Green Shoots Are Sometimes Weeds

As any gar­dener will tell you, healthy lawns hardly ever have weeds in them. This is because when a lawn is healthy, it is lush and thick and weeds don’t have a chance to grow. Weeds only show up in a lawn when there is some­thing wrong with the under­ly­ing soil or lawn. If the lawn is unhealthy or the soil isn’t pro­vid­ing the right nutri­ents, weeds have a bet­ter chance of ger­mi­nat­ing and prop­a­gat­ing through­out the lawn.
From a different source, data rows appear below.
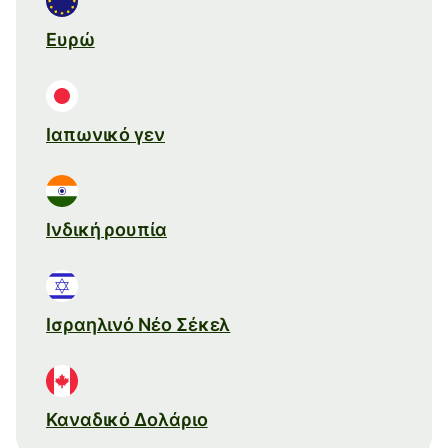
Ευρώ
Ιαπωνικό γεν
Ινδική ρουπία
Ισραηλινό Νέο Σέκελ
Καναδικό Δολάριο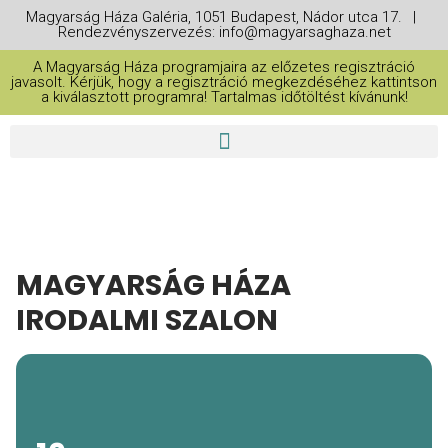
Magyarság Háza Galéria, 1051 Budapest, Nádor utca 17. |
Rendezvényszervezés: info@magyarsaghaza.net
A Magyarság Háza programjaira az előzetes regisztráció
javasolt. Kérjük, hogy a regisztráció megkezdéséhez kattintson
a kiválasztott programra! Tartalmas időtöltést kívánunk!
MAGYARSÁG HÁZA
IRODALMI SZALON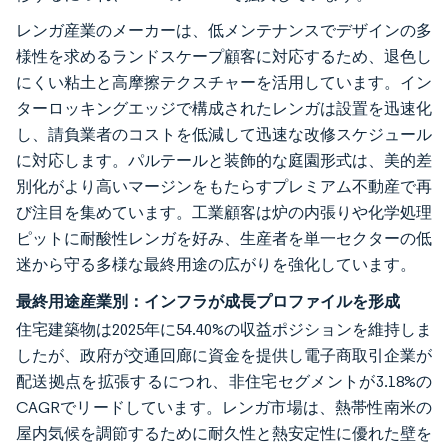
レンガ産業のメーカーは、低メンテナンスでデザインの多
様性を求めるランドスケープ顧客に対応するため、退色し
にくい粘土と高摩擦テクスチャーを活用しています。イン
ターロッキングエッジで構成されたレンガは設置を迅速化
し、請負業者のコストを低減して迅速な改修スケジュール
に対応します。パルテールと装飾的な庭園形式は、美的差
別化がより高いマージンをもたらすプレミアム不動産で再
び注目を集めています。工業顧客は炉の内張りや化学処理
ピットに耐酸性レンガを好み、生産者を単一セクターの低
迷から守る多様な最終用途の広がりを強化しています。
最終用途産業別：インフラが成長プロファイルを形成
住宅建築物は2025年に54.40%の収益ポジションを維持しま
したが、政府が交通回廊に資金を提供し電子商取引企業が
配送拠点を拡張するにつれ、非住宅セグメントが3.18%の
CAGRでリードしています。レンガ市場は、熱帯性南米の
屋内気候を調節するために耐久性と熱安定性に優れた壁を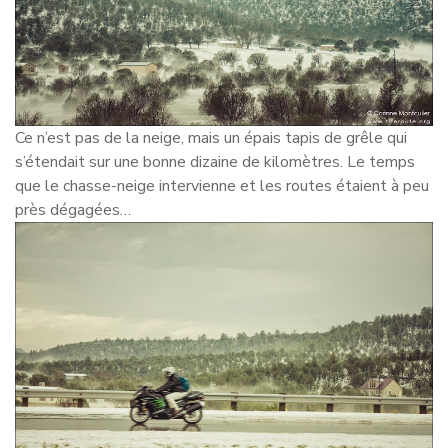
Ce n’est pas de la neige, mais un épais tapis de grêle qui
s’étendait sur une bonne dizaine de kilomètres. Le temps
que le chasse-neige intervienne et les routes étaient à peu
près dégagées…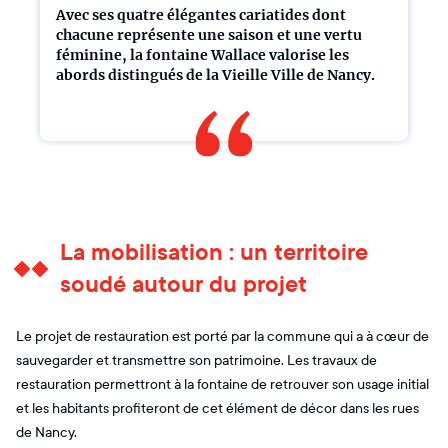
Avec ses quatre élégantes cariatides dont
chacune représente une saison et une vertu
féminine, la fontaine Wallace valorise les
abords distingués de la Vieille Ville de Nancy.
La mobilisation : un territoire
soudé autour du projet
Le projet de restauration est porté par la commune qui a à cœur de
sauvegarder et transmettre son patrimoine. Les travaux de
restauration permettront à la fontaine de retrouver son usage initial
et les habitants profiteront de cet élément de décor dans les rues
de Nancy.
There has been some talk of green shoots in the econ­omy lately and the stock mar­ket has cer­tainly been doing its part with the S&P up over 30% from its March lows. There seems to be some opti­mism out there and peo­ple are start­ing to talk like the worst reces­sion since 1930 might end in a V rebound to pros­per­ity. The ques­tion is, are the green shoots really a healthy lawn rebound­ing after a cold win­ter or is the lawn dead, the soil use­less and thus what we’re see­ing are essen­tially weeds?
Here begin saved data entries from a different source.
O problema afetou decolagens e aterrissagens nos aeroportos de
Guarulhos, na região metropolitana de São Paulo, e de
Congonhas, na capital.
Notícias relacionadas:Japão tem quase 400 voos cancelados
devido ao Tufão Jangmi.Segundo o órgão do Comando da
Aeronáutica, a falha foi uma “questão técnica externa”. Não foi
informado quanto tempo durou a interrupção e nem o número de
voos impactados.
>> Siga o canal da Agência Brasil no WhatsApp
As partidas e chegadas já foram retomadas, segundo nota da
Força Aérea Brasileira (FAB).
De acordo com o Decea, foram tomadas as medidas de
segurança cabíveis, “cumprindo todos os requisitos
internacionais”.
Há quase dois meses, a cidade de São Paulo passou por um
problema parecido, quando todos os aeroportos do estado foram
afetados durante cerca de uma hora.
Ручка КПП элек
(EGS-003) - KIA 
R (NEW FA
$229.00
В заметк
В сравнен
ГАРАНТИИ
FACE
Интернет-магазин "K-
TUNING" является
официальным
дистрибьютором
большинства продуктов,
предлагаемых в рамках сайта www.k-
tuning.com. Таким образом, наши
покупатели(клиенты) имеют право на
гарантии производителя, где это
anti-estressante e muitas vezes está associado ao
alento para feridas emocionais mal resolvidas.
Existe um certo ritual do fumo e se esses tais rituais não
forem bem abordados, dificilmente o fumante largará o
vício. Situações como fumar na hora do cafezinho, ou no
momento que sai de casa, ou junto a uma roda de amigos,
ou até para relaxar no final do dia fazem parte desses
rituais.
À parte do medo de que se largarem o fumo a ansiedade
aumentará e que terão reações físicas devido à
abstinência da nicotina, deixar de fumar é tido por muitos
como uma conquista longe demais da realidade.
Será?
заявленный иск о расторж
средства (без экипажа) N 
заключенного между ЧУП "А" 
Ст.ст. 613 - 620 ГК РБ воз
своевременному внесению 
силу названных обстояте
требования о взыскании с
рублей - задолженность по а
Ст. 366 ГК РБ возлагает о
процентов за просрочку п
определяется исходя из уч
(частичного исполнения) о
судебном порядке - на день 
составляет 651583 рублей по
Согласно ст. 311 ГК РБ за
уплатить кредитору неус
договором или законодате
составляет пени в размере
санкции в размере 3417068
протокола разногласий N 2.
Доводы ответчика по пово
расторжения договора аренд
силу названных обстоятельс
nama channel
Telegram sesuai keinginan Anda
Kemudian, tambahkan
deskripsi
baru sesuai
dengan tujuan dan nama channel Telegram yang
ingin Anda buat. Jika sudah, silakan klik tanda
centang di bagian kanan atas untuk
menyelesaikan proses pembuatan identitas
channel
I’d argue we’re get­ting awfully excited about a bunch of dan­de­lions. All of this excite­ment is almost cer­tainly wish­ful think­ing and the peo­ple pour­ing money back into the mar­ket right now are likely to be very dis­ap­pointed come sum­mer when it gets hot and the weeds shrivel up and die. The data over the past 3 months has been over­whelm­ingly neg­a­tive yet because the “stress tests” our esteemed gov­ern­ment ran on the banks came out pos­i­tive (ignor­ing the fact that there was no neg­a­tive option, it was set up as win-win), the mar­ket has acted as though noth­ing bad was going on. S&P earn­ings are down an unheard of 90% over the past 20 months, unem­ploy­ment con­tin­ues to rise and we’re about to go through the bank­ruptcy of two large automak­ers in the US. There is a pend­ing dis­as­ter wait­ing in the wings of com­mer­cial real estate and fore­clo­sures are increas­ing while home prices con­tinue to fall. The state of Cal­i­for­nia may go bank­rupt or our fed­eral gov­ern­ment will be forced to bail them out, either out­come lead­ing to a rip­ple effect through­out the economy.
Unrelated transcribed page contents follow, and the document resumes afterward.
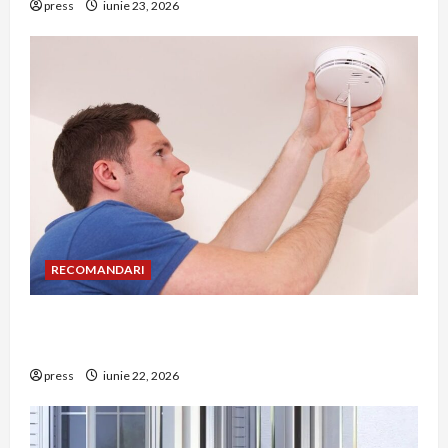
press
iunie 23, 2026
RECOMANDARI
Unde trebuie montat corect detectorul de GPL
într-o bucătărie
press
iunie 22, 2026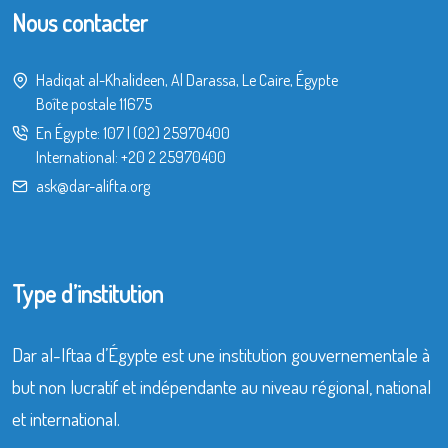
Nous contacter
Hadiqat al-Khalideen, Al Darassa, Le Caire, Égypte
Boîte postale 11675
En Égypte:
107
|
(02) 25970400
International:
+20 2 25970400
ask@dar-alifta.org
Type d’institution
Dar al-Iftaa d’Égypte est une institution gouvernementale à
but non lucratif et indépendante au niveau régional, national
et international.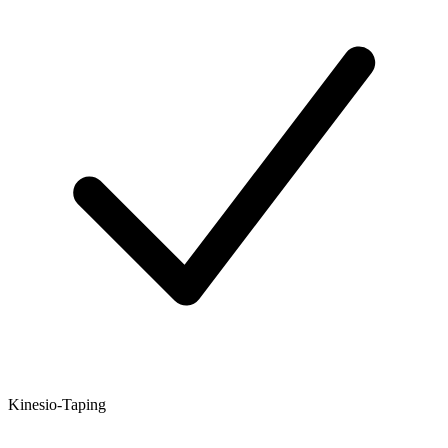
Kinesio‑Taping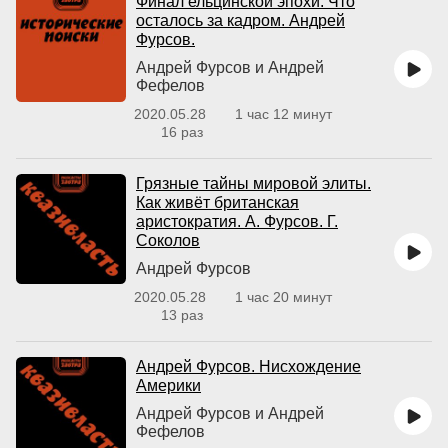
Финал ельцинской эпохи. Что
осталось за кадром. Андрей
Фурсов.
Андрей Фурсов и Андрей
Фефелов
2020.05.28
1 час 12 минут
16 раз
Грязные тайны мировой элиты.
Как живёт британская
аристократия. А. Фурсов. Г.
Соколов
Андрей Фурсов
2020.05.28
1 час 20 минут
13 раз
Андрей Фурсов. Нисхождение
Америки
Андрей Фурсов и Андрей
Фефелов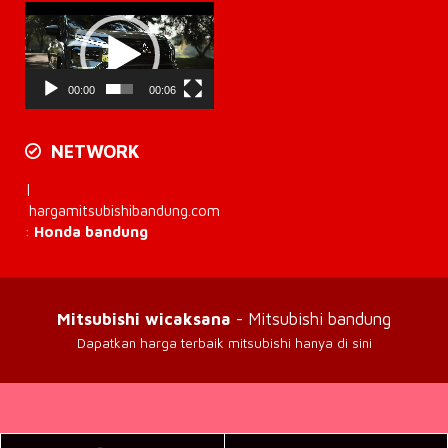
Pemutar
Video
00:00
00:06
NETWORK
|
hargamitsubishibandung.com
:
Honda bandung
Mitsubishi wicaksana
- Mitsubishi bandung
Dapatkan harga terbaik mitsubishi hanya di sini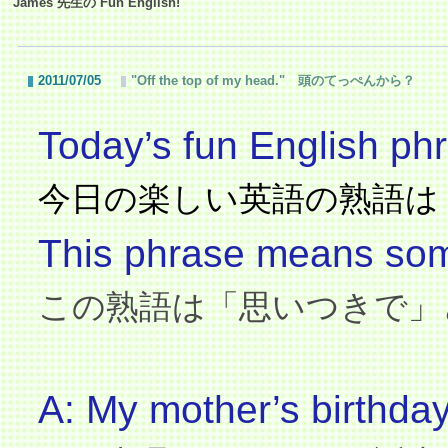
James 先生の Fun English!
2011/07/05
"Off the top of my head." 頭のてっぺんから？
Today’s fun English phr
今日の楽しい英語の熟語は
This phrase means someo
この熟語は「思いつきで」
A: My mother’s birthday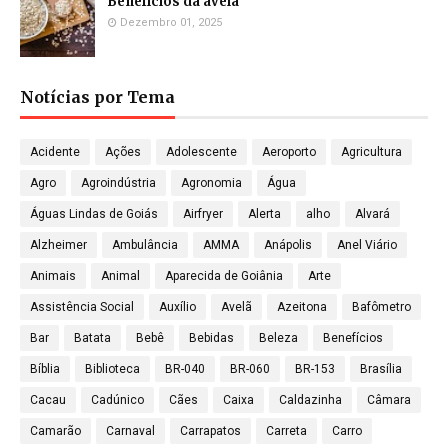
Benefícios da aveia
Dezembro 01, 2025
Notícias por Tema
Acidente
Ações
Adolescente
Aeroporto
Agricultura
Agro
Agroindústria
Agronomia
Água
Águas Lindas de Goiás
Airfryer
Alerta
alho
Alvará
Alzheimer
Ambulância
AMMA
Anápolis
Anel Viário
Animais
Animal
Aparecida de Goiânia
Arte
Assistência Social
Auxílio
Avelã
Azeitona
Bafômetro
Bar
Batata
Bebê
Bebidas
Beleza
Benefícios
Bíblia
Biblioteca
BR-040
BR-060
BR-153
Brasília
Cacau
Cadúnico
Cães
Caixa
Caldazinha
Câmara
Camarão
Carnaval
Carrapatos
Carreta
Carro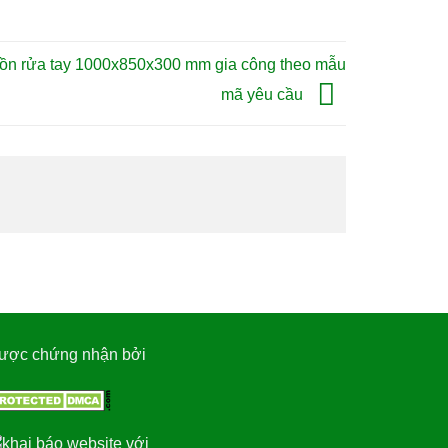
ồn rửa tay 1000x850x300 mm gia công theo mẫu
mã yêu cầu
ược chứng nhận bởi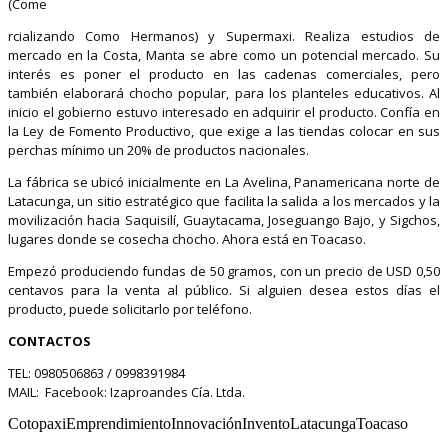
(Come
rcializando Como Hermanos) y Supermaxi. Realiza estudios de
mercado en la Costa, Manta se abre como un potencial mercado. Su
interés es poner el producto en las cadenas comerciales, pero
también elaborará chocho popular, para los planteles educativos. Al
inicio el gobierno estuvo interesado en adquirir el producto. Confía en
la Ley de Fomento Productivo, que exige a las tiendas colocar en sus
perchas mínimo un 20% de productos nacionales.
La fábrica se ubicó inicialmente en La Avelina, Panamericana norte de
Latacunga, un sitio estratégico que facilita la salida a los mercados y la
movilización hacia Saquisilí, Guaytacama, Joseguango Bajo, y Sigchos,
lugares donde se cosecha chocho. Ahora está en Toacaso.
Empezó produciendo fundas de 50 gramos, con un precio de USD 0,50
centavos para la venta al público. Si alguien desea estos días el
producto, puede solicitarlo por teléfono.
CONTACTOS
TEL: 0980506863 / 0998391984
MAIL: Facebook: Izaproandes Cía. Ltda.
CotopaxiEmprendimientoInnovaciónInventoLatacungaToacaso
Every bear mar­ket has runs of 20–30% that trick peo­ple into putting money back in at the highs before crush­ing their hopes of a recov­ery by test­ing new lows. We may not see the lows in the S&P that we saw back in March but I have seri­ous doubts that the run up we have recently seen is sus­tain­able given the over­all sever­ity of the reces­sion we are in.